The RHC’s policy paper, synthesizing national and local expertise, details four major policy recommendations:
- Recognize chronic pain as a public health problem
- Educate patients and providers about chronic pain
- Treat chronic pain as a chronic disease, using a holistic, collaborative, and cost-effective approach
- Individualize treatment plans in a patient-centered and trauma-informed manner
These recommendations aim to improve the management of chronic pain via a collaborative patient-centered approach, particularly for the St. Louis safety net population. Although sudden acute physical pain can be a life-saving alert, “chronic pain” is defined as maladaptive prolonged pain exceeding three months. The chronic pain crisis is nationally recognized and locally magnified. According to a recent study by the Centers for Disease Control and Prevention (CDC), approximately one in five U.S. adults suffer from chronic pain, but certain groups suffer at disproportionately high rates, including but not limited to African Americans and low-income individuals. Members of Gateway to Better Health (GBH), RHC’s coverage model that provides access for 24,000 adults annually to health care services, have rates of chronic pain greater than twice the national average.

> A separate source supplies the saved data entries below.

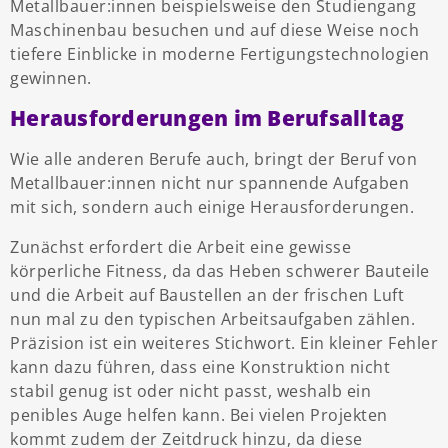
Metallbauer:innen beispielsweise den Studiengang
Maschinenbau besuchen und auf diese Weise noch
tiefere Einblicke in moderne Fertigungstechnologien
gewinnen.
Herausforderungen im Berufsalltag
Wie alle anderen Berufe auch, bringt der Beruf von
Metallbauer:innen nicht nur spannende Aufgaben
mit sich, sondern auch einige Herausforderungen.
Zunächst erfordert die Arbeit eine gewisse
körperliche Fitness, da das Heben schwerer Bauteile
und die Arbeit auf Baustellen an der frischen Luft
nun mal zu den typischen Arbeitsaufgaben zählen.
Präzision ist ein weiteres Stichwort. Ein kleiner Fehler
kann dazu führen, dass eine Konstruktion nicht
stabil genug ist oder nicht passt, weshalb ein
penibles Auge helfen kann. Bei vielen Projekten
kommt zudem der Zeitdruck hinzu, da diese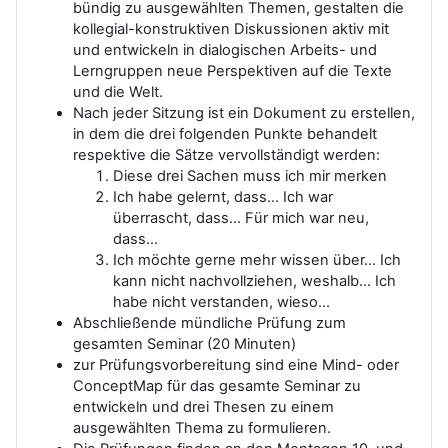
bündig zu ausgewählten Themen, gestalten die
kollegial-konstruktiven Diskussionen aktiv mit
und entwickeln in dialogischen Arbeits- und
Lerngruppen neue Perspektiven auf die Texte
und die Welt.
Nach jeder Sitzung ist ein Dokument zu erstellen,
in dem die drei folgenden Punkte behandelt
respektive die Sätze vervollständigt werden:
Diese drei Sachen muss ich mir merken
Ich habe gelernt, dass... Ich war
überrascht, dass... Für mich war neu,
dass…
Ich möchte gerne mehr wissen über... Ich
kann nicht nachvollziehen, weshalb... Ich
habe nicht verstanden, wieso…
Abschließende mündliche Prüfung zum
gesamten Seminar (20 Minuten)
zur Prüfungsvorbereitung sind eine Mind- oder
ConceptMap für das gesamte Seminar zu
entwickeln und drei Thesen zu einem
ausgewählten Thema zu formulieren.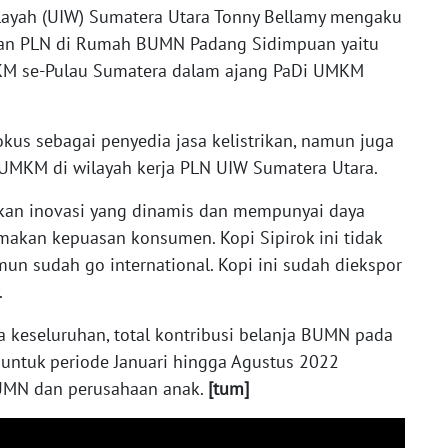
layah (UIW) Sumatera Utara Tonny Bellamy mengaku
naan PLN di Rumah BUMN Padang Sidimpuan yaitu
MKM se-Pulau Sumatera dalam ajang PaDi UMKM
kus sebagai penyedia jasa kelistrikan, namun juga
UMKM di wilayah kerja PLN UIW Sumatera Utara.
kan inovasi yang dinamis dan mempunyai daya
akan kepuasan konsumen. Kopi Sipirok ini tidak
un sudah go international. Kopi ini sudah diekspor
.
keseluruhan, total kontribusi belanja BUMN pada
untuk periode Januari hingga Agustus 2022
BUMN dan perusahaan anak.
[tum]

“When we discovered that so many patients have been burdened with chronic pain, we understood that their suffering and functional loss couldn’t be reversed without policy changes that directly empower patients and equip providers with the right tools,” said Heidi B. Miller, MD, Medical Director for GBH and the project lead for RHC’s Chronic Pain Initiative.
While chronic pain is its own national epidemic, the nation’s opioid crisis is interrelated. As the CDC has reported, opioids continue to be prescribed for chronic pain despite posing great risks and lacking evidence around effectiveness for chronic pain treatment. Lower-risk, evidence-based treatments exist but are often inaccessible to patients due to cost and other barriers. A St. Louis physician remarked, due to lack of coverage of evidence-based non-pharmacological treatments, “The only thing left in our utility belt is the pill.”
The evidence is clear: non-pharmacologic, multidisciplinary treatments can help patients with chronic pain with significantly less risk than opioids. Yet, the mismatch persists between science and policy. The Chronic Pain Prevention and Treatment Policy Paper aims to ameliorate this mismatch by offering specific recommendations to improve chronic pain management in the St. Louis region and State of Missouri.
“We hope this report will elevate the issue among stakeholders as they come together to improve the treatment of chronic pain in our region,” said Angela Brown, Acting Chief Executive Officer for the RHC.